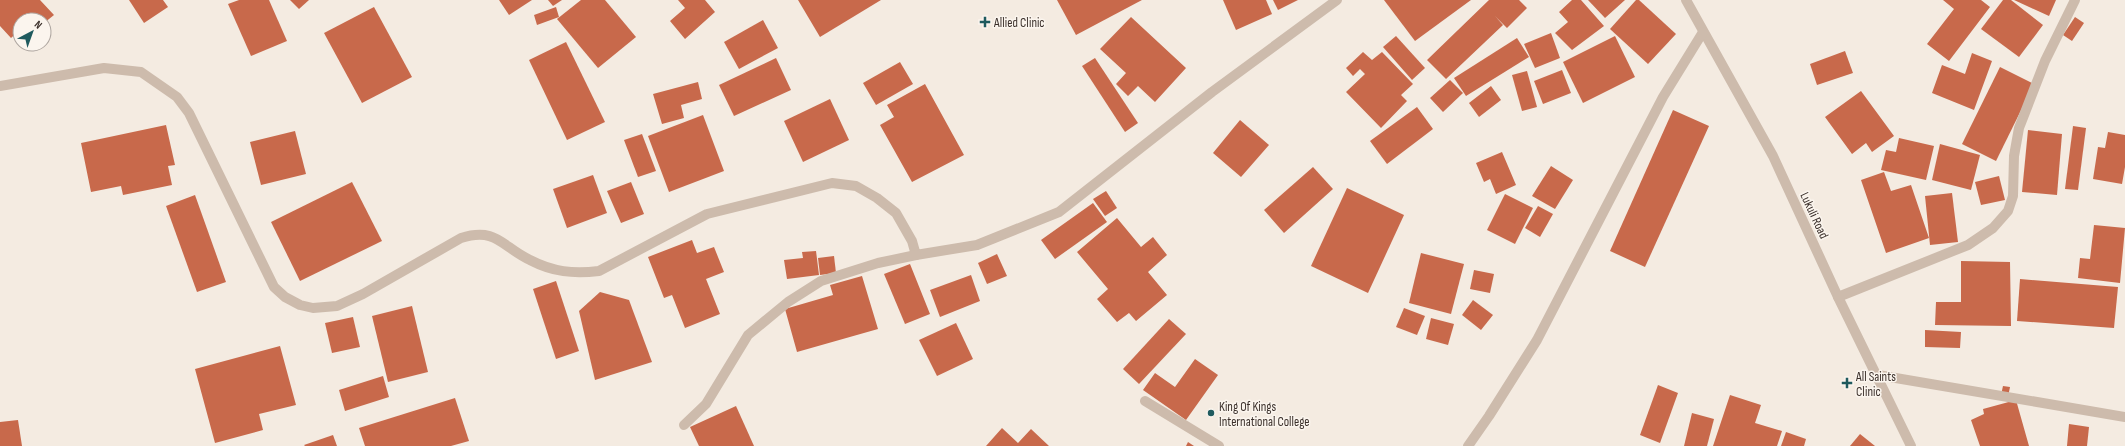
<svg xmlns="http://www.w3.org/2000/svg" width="2125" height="446" font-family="'Sofia Sans Condensed',sans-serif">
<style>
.building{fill:#c8694b}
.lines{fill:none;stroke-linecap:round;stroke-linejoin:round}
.minor{stroke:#cdbbac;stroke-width:10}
.poi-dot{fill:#1f5a5e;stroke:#fbf5ee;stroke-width:1.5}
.labels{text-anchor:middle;stroke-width:3;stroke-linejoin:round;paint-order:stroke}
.poi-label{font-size:13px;fill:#3b302b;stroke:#fbf5ee;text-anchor:start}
.street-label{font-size:13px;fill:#3b302b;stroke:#fbf5ee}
</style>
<rect width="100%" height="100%" fill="#f4ebe1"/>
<g class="building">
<polygon points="0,0 40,0 54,15 44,23 44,20 20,20 20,30 11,38 0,26"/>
<polygon points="129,0 163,0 168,7 144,23"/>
<polygon points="239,0 269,0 287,41 251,56 228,4"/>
<polygon points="290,0 309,0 299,9"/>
<polygon points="499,0 532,0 509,15"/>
<polygon points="548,0 562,0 553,6"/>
<polygon points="581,0 605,0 636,37 598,68 557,19"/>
<polygon points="678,0 705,0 715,12 685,39 670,21 685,8"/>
<polygon points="798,0 881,0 820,37"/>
<polygon points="1057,0 1142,0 1076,35"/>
<polygon points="1223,0 1266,0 1272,14 1236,30"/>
<polygon points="1273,0 1298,0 1278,10"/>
<polygon points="1384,0 1471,0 1415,41"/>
<polygon points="1489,0 1519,0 1527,8 1507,28 1495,16 1503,25 1446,79 1427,60"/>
<polygon points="1572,0 1581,0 1604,26 1572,50 1555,33 1568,22 1559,12"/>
<polygon points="1588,0 1625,0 1605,18"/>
<polygon points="1636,0 1639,0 1676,34 1648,64 1610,29"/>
<polygon points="1943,0 1981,0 1990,7 1949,61 1927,44 1954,9"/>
<polygon points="2003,0 2011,0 2043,25 2019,57 1981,29"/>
<polygon points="2014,0 2056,0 2049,16"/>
<polygon points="374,7 412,77 362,103 324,33"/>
<polygon points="556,7 559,17 537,25 534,15"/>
<polygon points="1131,17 1186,68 1155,102 1138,86 1128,96 1116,84 1126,73 1100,49"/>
<polygon points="2075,17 2084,23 2072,41 2063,35"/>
<polygon points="763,20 778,48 739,69 724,42"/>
<polygon points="1551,33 1560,58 1535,68 1524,44"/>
<polygon points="1396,36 1425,68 1412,80 1383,47"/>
<polygon points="1615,36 1635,77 1583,103 1563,62"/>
<polygon points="1517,38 1529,57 1466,96 1454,78"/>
<polygon points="566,42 605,122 567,140 529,60"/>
<polygon points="1845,51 1853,73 1817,85 1810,64"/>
<polygon points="1363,52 1372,60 1382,52 1413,84 1401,95 1407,101 1381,128 1346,92 1365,74 1360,69 1353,76 1346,68"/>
<polygon points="1972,53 1992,61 1974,110 1932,93 1942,65 1965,74"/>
<polygon points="776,58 791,90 734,116 719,85"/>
<polygon points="1095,58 1138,123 1125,132 1082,66"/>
<polygon points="900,62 913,84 876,105 863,83"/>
<polygon points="2000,67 2034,84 1996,161 1962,144"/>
<polygon points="1562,70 1571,93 1543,104 1534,81"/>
<polygon points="1527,71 1537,107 1522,111 1512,75"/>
<polygon points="1450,80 1463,93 1443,112 1430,98"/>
<polygon points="698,82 702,99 681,105 684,118 662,124 653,94"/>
<polygon points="925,84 964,155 912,182 880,125 894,117 887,105"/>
<polygon points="1491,86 1501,100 1479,117 1469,103"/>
<polygon points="1861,91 1894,136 1872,152 1866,143 1852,154 1825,117"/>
<polygon points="830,99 849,140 803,162 784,121"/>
<polygon points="1417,107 1433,129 1387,164 1370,141"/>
<polygon points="1673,110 1709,126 1645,267 1610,251"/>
<polygon points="703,115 724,171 669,192 648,136"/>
<polygon points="1240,120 1269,145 1241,177 1213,153"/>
<polygon points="166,125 175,165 168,166 172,185 123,195 121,186 91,192 81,143"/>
<polygon points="2073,126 2086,128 2078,190 2065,189"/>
<polygon points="2028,130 2062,134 2057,195 2022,192"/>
<polygon points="295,131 306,174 261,185 250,142"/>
<polygon points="2108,132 2125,135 2125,167 2122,184 2093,179 2098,147 2105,148"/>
<polygon points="642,134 656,171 638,177 624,140"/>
<polygon points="1899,138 1934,146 1926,180 1881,170 1886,150 1896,152"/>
<polygon points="1940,144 1980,155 1971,190 1932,180"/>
<polygon points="1502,152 1516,185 1496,194 1490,179 1484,182 1476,163"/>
<polygon points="1551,166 1573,180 1555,209 1532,196"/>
<polygon points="1313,167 1333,189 1284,233 1264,210"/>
<polygon points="1884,172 1891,191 1911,185 1929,238 1886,253 1861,180"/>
<polygon points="593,175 607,213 567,228 553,189"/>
<polygon points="1999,176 2005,200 1981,205 1975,182"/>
<polygon points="352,182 382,241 300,281 271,222"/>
<polygon points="631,182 644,214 621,223 607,191"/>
<polygon points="1347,188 1404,215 1368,293 1311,266"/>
<polygon points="1106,191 1117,208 1105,216 1093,199"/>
<polygon points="1952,193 1958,242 1930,245 1925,196"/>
<polygon points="1505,194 1533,208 1515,244 1487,230"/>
<polygon points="195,195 226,282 197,292 166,206"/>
<polygon points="1093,203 1107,222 1055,259 1041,240"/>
<polygon points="1538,206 1553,214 1540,237 1525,228"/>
<polygon points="1117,218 1141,247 1153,237 1167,255 1148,272 1167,295 1136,321 1129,313 1117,322 1097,299 1108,289 1077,252"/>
<polygon points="2094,225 2125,228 2120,283 2078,278 2080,258 2090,259"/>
<polygon points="692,240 697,253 714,247 724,272 706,279 720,314 685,328 672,295 664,298 648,257"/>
<polygon points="816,251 819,275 787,279 784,260 803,258 802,252"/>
<polygon points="1421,253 1464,264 1451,314 1409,303"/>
<polygon points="997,254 1007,276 987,284 978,263"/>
<polygon points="834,256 836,273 820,275 818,258"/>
<polygon points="1961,261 2010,262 2011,326 1935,325 1936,302 1961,302"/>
<polygon points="910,264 930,314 905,324 884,274"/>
<polygon points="1474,270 1494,274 1490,293 1470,289"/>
<polygon points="971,275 980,301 940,317 930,290"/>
<polygon points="862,276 878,329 797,352 785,309 833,295 830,285"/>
<polygon points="2020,279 2118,287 2114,328 2017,321"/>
<polygon points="556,281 579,351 556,359 533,289"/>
<polygon points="600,292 629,300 652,362 595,380 579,311"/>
<polygon points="1473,300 1493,315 1481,330 1462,315"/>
<polygon points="412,306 428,372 388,382 372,316"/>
<polygon points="1404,308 1425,316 1417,335 1396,327"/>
<polygon points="353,317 360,347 332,353 325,323"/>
<polygon points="1431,318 1454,324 1448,345 1426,339"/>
<polygon points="1169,319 1186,334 1139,384 1123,369"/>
<polygon points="956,323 973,359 937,376 919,340"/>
<polygon points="1925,330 1961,332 1960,348 1925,347"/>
<polygon points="280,346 296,405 259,414 263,430 215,443 195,369"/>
<polygon points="1195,359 1218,375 1186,420 1143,390 1155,373 1175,387"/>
<polygon points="383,376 389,397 345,411 339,390"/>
<polygon points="1658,385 1678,393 1660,443 1640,435"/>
<polygon points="2003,386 2010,387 2008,397 2001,395"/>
<polygon points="1730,395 1761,405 1755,423 1782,431 1777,446 1713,446"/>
<polygon points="455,398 469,441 451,446 365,446 359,428"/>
<polygon points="2016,400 2029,446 1980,446 1971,420 1984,414 1983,409"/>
<polygon points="736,406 754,446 699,446 690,427"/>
<polygon points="1692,413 1714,419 1707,446 1684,446"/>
<polygon points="18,420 22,446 0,446 0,422"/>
<polygon points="2069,424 2089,427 2087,446 2067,446"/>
<polygon points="1002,428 1018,443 1031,429 1049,446 986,446"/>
<polygon points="1786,432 1806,439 1804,446 1781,446"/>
<polygon points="1860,434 1875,446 1850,446"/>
<polygon points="333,435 337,446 305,446 304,445"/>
<polygon points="1188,442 1194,446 1186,446"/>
</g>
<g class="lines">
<g class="minor">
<polyline points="1686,0 1773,156 1838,297 1911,446"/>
<path d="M 0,86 L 104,68 L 141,72 L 177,97 L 189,113 L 274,287 L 285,297 L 300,305 L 313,308 L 337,306 L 363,294 L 461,238 C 497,227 502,247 530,260 C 553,272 573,274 599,271 L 707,214 L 832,183 L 856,186 L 877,198 L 896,213 L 912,241 L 916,255 L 977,245 L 1059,212 L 1212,92 L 1337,0"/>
<polyline points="1838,297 1968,245 1993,228 2008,211 2013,196 2014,156 2019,128 2045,61 2075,0"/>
<polyline points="1878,375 2125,417"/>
<polyline points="1145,401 1219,446"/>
<polyline points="684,425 706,404 748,335 788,302 821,281 878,263 916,255"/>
<polyline points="1468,446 1489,416 1537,340 1663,97 1703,32"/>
</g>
</g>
<g class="poi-dot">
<path d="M983 16h4v4h4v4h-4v4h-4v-4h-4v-4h4z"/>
<path d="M1845 377h4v4h4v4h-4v4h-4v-4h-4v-4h4z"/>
<circle cx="1211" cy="413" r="4"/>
</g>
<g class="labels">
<g class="poi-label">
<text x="994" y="27">Allied Clinic</text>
<text x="1856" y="381">All Saints<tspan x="1856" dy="15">Clinic</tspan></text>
<text x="1219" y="411">King Of Kings<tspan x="1219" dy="15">International College</tspan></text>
</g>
<g class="street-label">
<text transform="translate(1815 215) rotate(65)" y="5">Lukuli Road</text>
</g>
</g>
<g transform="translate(32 32) rotate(41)"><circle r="19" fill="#fbf5ee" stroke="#aea6a0"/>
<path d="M0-3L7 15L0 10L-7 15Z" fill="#1f5a5e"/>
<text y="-6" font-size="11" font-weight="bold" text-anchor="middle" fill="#3b302b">N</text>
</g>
</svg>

----------

= BRIEF =
Return every line from the entries that holds the string "labels".

= FINAL ANSWER =
.labels{text-anchor:middle;stroke-width:3;stroke-linejoin:round;paint-order:stroke}
<g class="labels">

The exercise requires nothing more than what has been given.